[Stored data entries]
%%

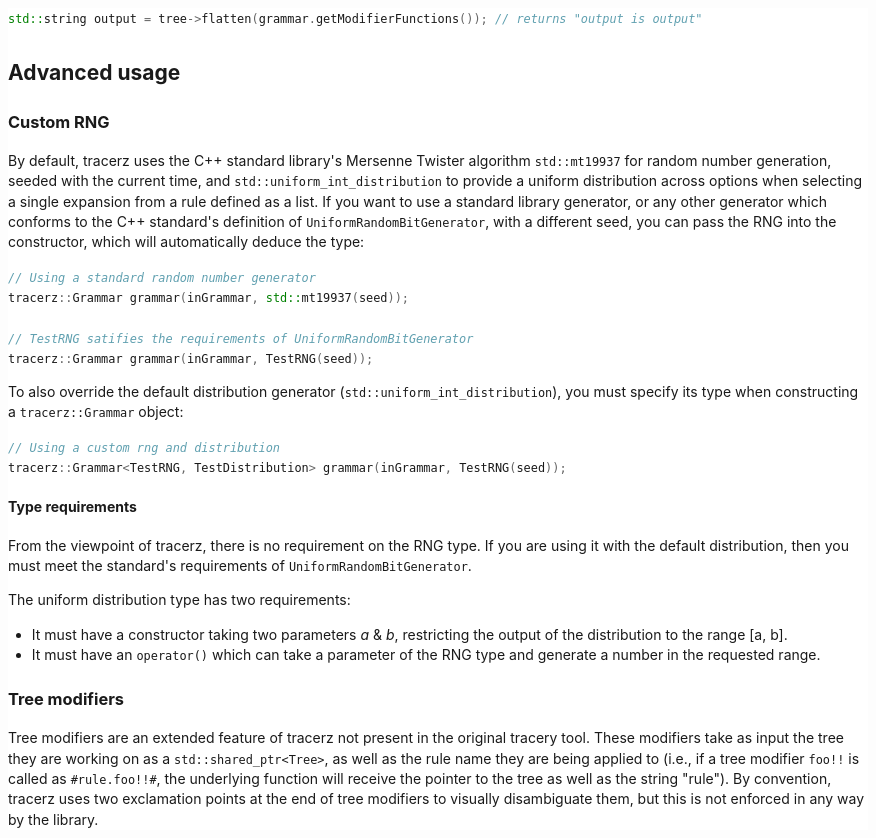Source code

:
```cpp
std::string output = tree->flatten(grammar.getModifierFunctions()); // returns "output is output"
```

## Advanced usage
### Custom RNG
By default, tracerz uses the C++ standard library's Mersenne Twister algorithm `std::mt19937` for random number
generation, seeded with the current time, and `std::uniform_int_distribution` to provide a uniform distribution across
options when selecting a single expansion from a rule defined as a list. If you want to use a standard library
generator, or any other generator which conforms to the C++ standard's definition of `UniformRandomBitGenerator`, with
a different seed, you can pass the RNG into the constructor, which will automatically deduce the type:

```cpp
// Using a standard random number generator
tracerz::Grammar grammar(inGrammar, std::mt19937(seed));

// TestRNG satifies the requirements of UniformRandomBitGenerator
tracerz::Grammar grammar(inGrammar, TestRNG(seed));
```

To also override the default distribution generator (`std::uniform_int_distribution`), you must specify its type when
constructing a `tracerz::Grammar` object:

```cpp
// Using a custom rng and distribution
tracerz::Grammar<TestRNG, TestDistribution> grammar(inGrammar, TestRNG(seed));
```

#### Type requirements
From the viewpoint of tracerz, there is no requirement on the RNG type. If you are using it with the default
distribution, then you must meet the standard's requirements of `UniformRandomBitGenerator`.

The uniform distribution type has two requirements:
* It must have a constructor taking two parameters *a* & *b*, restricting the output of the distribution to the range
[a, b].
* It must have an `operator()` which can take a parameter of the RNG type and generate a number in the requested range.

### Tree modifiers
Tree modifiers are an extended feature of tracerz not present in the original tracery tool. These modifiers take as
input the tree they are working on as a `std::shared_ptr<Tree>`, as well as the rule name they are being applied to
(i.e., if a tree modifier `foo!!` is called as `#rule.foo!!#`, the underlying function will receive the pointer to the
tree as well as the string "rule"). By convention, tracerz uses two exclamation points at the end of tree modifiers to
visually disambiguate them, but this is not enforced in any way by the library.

%%
%%

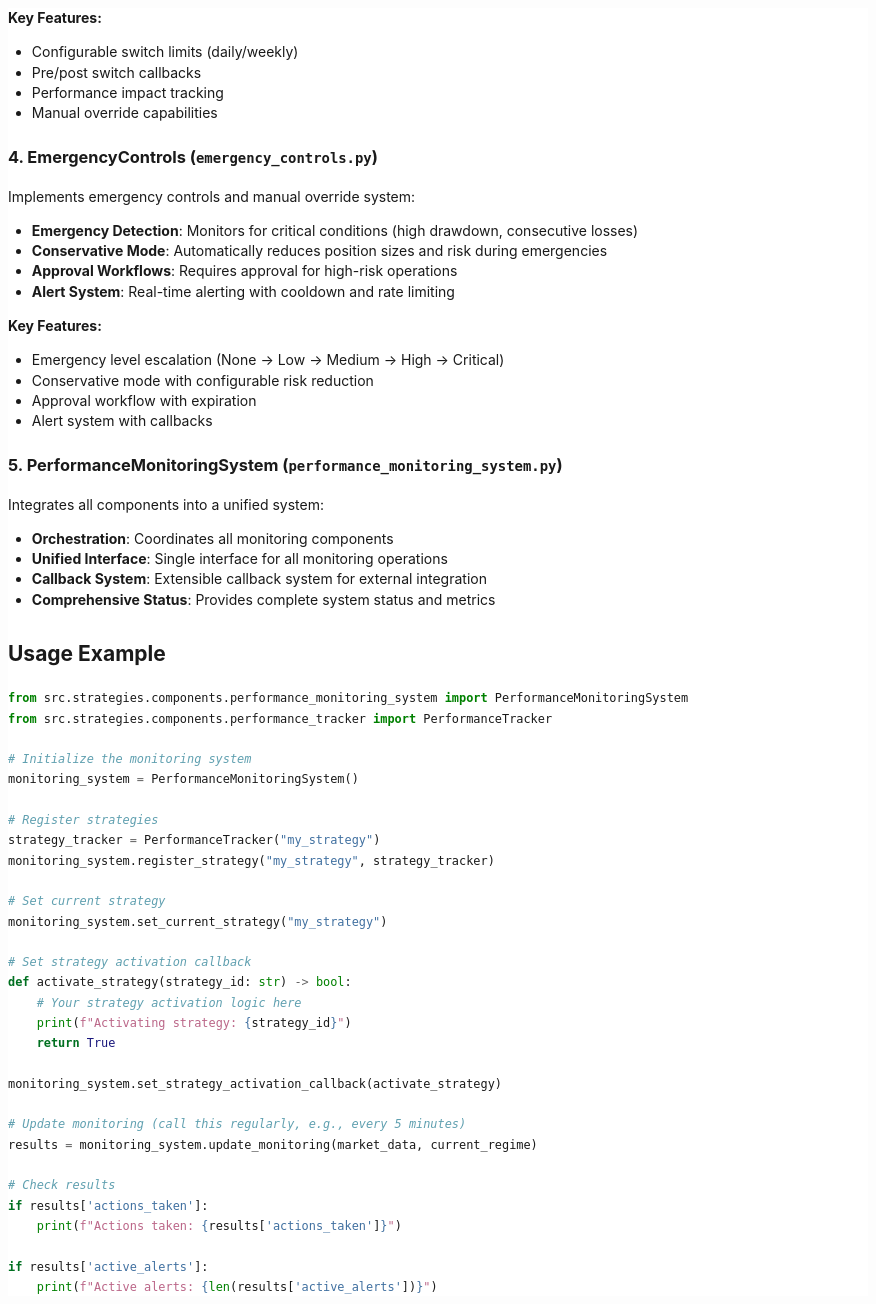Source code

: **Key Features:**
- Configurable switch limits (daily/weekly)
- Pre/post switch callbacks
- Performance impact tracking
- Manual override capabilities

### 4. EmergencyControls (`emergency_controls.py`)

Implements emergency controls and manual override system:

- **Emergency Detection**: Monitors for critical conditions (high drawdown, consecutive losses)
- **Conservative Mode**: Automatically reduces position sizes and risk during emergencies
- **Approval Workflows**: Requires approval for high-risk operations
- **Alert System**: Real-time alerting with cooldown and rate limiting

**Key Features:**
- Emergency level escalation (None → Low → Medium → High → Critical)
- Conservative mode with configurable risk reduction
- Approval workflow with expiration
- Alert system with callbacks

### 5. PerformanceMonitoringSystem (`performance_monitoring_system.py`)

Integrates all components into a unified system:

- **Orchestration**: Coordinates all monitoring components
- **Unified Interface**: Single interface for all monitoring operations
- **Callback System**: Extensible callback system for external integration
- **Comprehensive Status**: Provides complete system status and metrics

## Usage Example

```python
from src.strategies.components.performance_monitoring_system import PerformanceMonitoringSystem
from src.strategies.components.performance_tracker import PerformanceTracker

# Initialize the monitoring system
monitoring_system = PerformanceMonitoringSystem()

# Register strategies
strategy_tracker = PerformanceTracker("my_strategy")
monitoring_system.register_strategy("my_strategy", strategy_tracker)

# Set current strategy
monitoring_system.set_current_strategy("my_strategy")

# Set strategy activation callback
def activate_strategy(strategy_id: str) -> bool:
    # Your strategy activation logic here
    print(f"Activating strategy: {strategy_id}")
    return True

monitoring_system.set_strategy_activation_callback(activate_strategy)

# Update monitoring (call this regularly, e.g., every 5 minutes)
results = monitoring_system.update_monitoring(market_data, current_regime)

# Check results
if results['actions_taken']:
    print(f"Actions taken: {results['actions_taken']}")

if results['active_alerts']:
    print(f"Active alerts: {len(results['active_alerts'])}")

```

%%

Problem to work on:
Reproduce exactly the lines above from the line with "a different seed, you" to the line with "### Tree modifiers", including both, and add nothing.

Your response:
a different seed, you can pass the RNG into the constructor, which will automatically deduce the type:

```cpp
// Using a standard random number generator
tracerz::Grammar grammar(inGrammar, std::mt19937(seed));

// TestRNG satifies the requirements of UniformRandomBitGenerator
tracerz::Grammar grammar(inGrammar, TestRNG(seed));
```

To also override the default distribution generator (`std::uniform_int_distribution`), you must specify its type when
constructing a `tracerz::Grammar` object:

```cpp
// Using a custom rng and distribution
tracerz::Grammar<TestRNG, TestDistribution> grammar(inGrammar, TestRNG(seed));
```

#### Type requirements
From the viewpoint of tracerz, there is no requirement on the RNG type. If you are using it with the default
distribution, then you must meet the standard's requirements of `UniformRandomBitGenerator`.

The uniform distribution type has two requirements:
* It must have a constructor taking two parameters *a* & *b*, restricting the output of the distribution to the range
[a, b].
* It must have an `operator()` which can take a parameter of the RNG type and generate a number in the requested range.

### Tree modifiers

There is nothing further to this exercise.